Revision as of 07:38, 11 November 2015

News and comment

2015

Peru protects vast 'Yellowstone of the Amazon', November 9 [1]

2014

In Peru, beach cleanup scheme helps disadvantaged people become entrepreneurs, February 12 [2]

2013

Peru To Provide Free Solar Power To 2 Million Of Its Poorest Residents By 2016, [3] July 23

2010

Marcamasi [es] reports that in Peru more than 8,000 people managed to plant 27,166 trees in 5 minutes and 20 seconds, achieving a new Guinness record, 6 June 2010. This also marks the beginning of a national campaign called “Toward 180 million trees” (”Rumbo a los 180 millones de árboles”) with the theme “Let's change our attitude, let's sow a plant” (“Cambiemos de actitud, sembremos una planta”). [4] Written by Silvia Viñas, June 6

2008

Projects from Peru and Lao PDR share UNEP Sasakawa prize 2008, [5] June 4. Practical Action, founded in 1966, is working in Peru's eastern Andes where 68 per cent of the population - around 5 million people - do not have access to electricity.

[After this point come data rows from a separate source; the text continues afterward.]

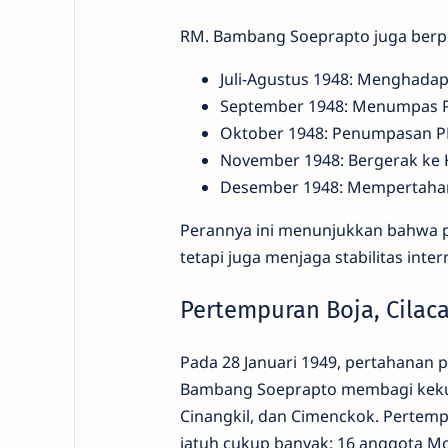
RM. Bambang Soeprapto juga berp
Juli-Agustus 1948: Menghadapi
September 1948: Menumpas 
Oktober 1948: Penumpasan PKI
November 1948: Bergerak ke
Desember 1948: Mempertahank
Perannya ini menunjukkan bahwa 
tetapi juga menjaga stabilitas inte
Pertempuran Boja, Cilac
Pada 28 Januari 1949, pertahanan p
Bambang Soeprapto membagi kekua
Cinangkil, dan Cimenckok. Pertemp
jatuh cukup banyak: 16 anggota M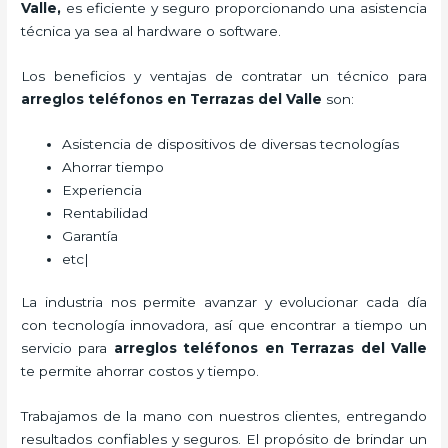
Valle,
es eficiente y seguro proporcionando una asistencia
técnica ya sea al hardware o software.
Los beneficios y ventajas de contratar un técnico para
arreglos teléfonos
en Terrazas del Valle
son:
Asistencia de dispositivos de diversas tecnologías
Ahorrar tiempo
Experiencia
Rentabilidad
Garantía
etc|
La industria nos permite avanzar y evolucionar cada día
con tecnología innovadora, así que encontrar a tiempo un
servicio para
arreglos teléfonos
en Terrazas del Valle
te permite ahorrar costos y tiempo.
Trabajamos de la mano con nuestros clientes, entregando
resultados confiables y seguros. El propósito de brindar un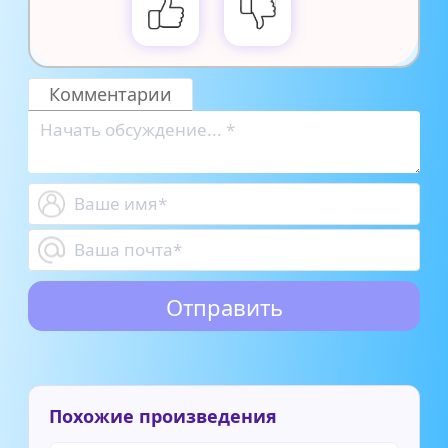
Комментарии
Похожие произведения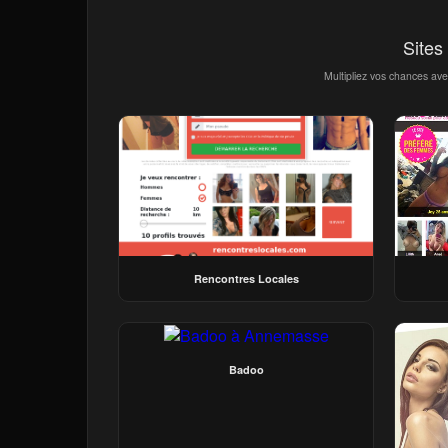
Sites
Multipliez vos chances av
Rencontres Locales
Badoo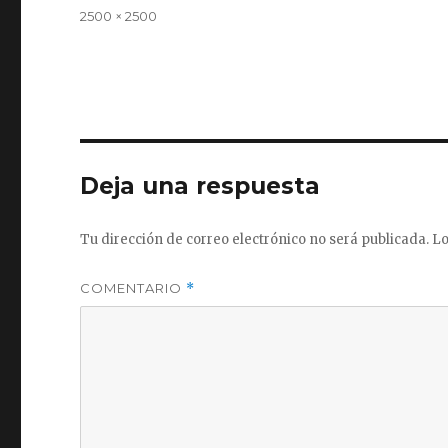
el
Tamaño
2500 × 2500
completo
Deja una respuesta
Tu dirección de correo electrónico no será publicada.
Lo
COMENTARIO
*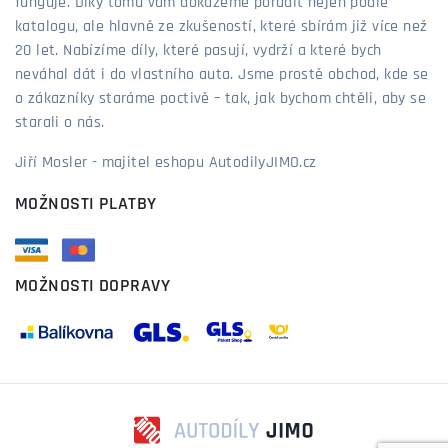
funguje. Díky tomu vám dokážeme poradit nejen podle
katalogu, ale hlavně ze zkušeností, které sbírám již více než
20 let. Nabízíme díly, které pasují, vydrží a které bych
neváhal dát i do vlastního auta. Jsme prostě obchod, kde se
o zákazníky staráme poctivě – tak, jak bychom chtěli, aby se
starali o nás.
Jiří Mosler - majitel eshopu AutodilyJIMO.cz
MOŽNOSTI PLATBY
MOŽNOSTI DOPRAVY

The project makes use of the region's vast potential for hydroelectricity: to date, 47 micro-hydro schemes have been installed in the area through Practical Action, bringing clean power to about 30,000 people.

Through this project, Practical Action is also boosting local industry, as most of the turbines are manufactured by small companies in Peru to Practical Action designs - with each company making three or four turbines a year. Practical Action says it sees local manufacture as a key step towards widespread use of renewable energy.

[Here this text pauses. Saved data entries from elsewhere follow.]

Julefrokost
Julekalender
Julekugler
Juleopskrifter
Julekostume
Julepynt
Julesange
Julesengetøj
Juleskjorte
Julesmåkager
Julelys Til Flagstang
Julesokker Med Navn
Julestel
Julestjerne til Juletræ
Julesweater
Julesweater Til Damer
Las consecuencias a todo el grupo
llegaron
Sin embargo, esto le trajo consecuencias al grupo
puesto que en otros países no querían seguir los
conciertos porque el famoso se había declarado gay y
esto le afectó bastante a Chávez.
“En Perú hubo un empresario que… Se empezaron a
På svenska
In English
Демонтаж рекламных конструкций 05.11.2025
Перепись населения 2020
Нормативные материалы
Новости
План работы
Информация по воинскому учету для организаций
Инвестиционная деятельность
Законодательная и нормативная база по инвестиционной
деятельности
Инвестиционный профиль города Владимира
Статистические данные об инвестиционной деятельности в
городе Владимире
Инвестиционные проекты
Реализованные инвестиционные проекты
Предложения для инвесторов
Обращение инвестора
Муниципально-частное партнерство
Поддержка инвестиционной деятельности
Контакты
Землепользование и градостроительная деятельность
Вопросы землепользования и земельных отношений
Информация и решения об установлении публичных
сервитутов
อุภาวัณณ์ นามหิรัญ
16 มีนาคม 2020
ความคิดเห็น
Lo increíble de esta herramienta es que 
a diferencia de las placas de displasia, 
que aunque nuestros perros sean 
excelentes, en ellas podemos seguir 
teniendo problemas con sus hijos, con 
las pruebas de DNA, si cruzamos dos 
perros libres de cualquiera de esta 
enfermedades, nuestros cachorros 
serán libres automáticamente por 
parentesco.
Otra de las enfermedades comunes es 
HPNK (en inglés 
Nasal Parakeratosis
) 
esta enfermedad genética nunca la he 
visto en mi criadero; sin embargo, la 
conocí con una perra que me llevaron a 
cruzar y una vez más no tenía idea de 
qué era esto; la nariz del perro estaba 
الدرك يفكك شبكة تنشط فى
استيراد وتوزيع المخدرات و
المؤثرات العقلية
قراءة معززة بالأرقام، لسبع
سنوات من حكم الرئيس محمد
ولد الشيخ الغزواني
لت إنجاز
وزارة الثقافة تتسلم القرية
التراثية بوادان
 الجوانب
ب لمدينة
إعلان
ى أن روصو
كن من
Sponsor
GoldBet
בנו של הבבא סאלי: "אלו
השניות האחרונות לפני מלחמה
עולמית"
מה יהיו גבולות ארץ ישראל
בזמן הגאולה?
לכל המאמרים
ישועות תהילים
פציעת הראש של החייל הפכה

The electricity supply is boosting the development of the remote communities. Previously, people moved away to start businesses in places where the infrastructure was better, but the electricity from the micro-hydro schemes has brought them back. Some villages have doubled in size, with people returning and others starting or expanding businesses including restaurants, bakeries, furniture makers, welders and internet cafes.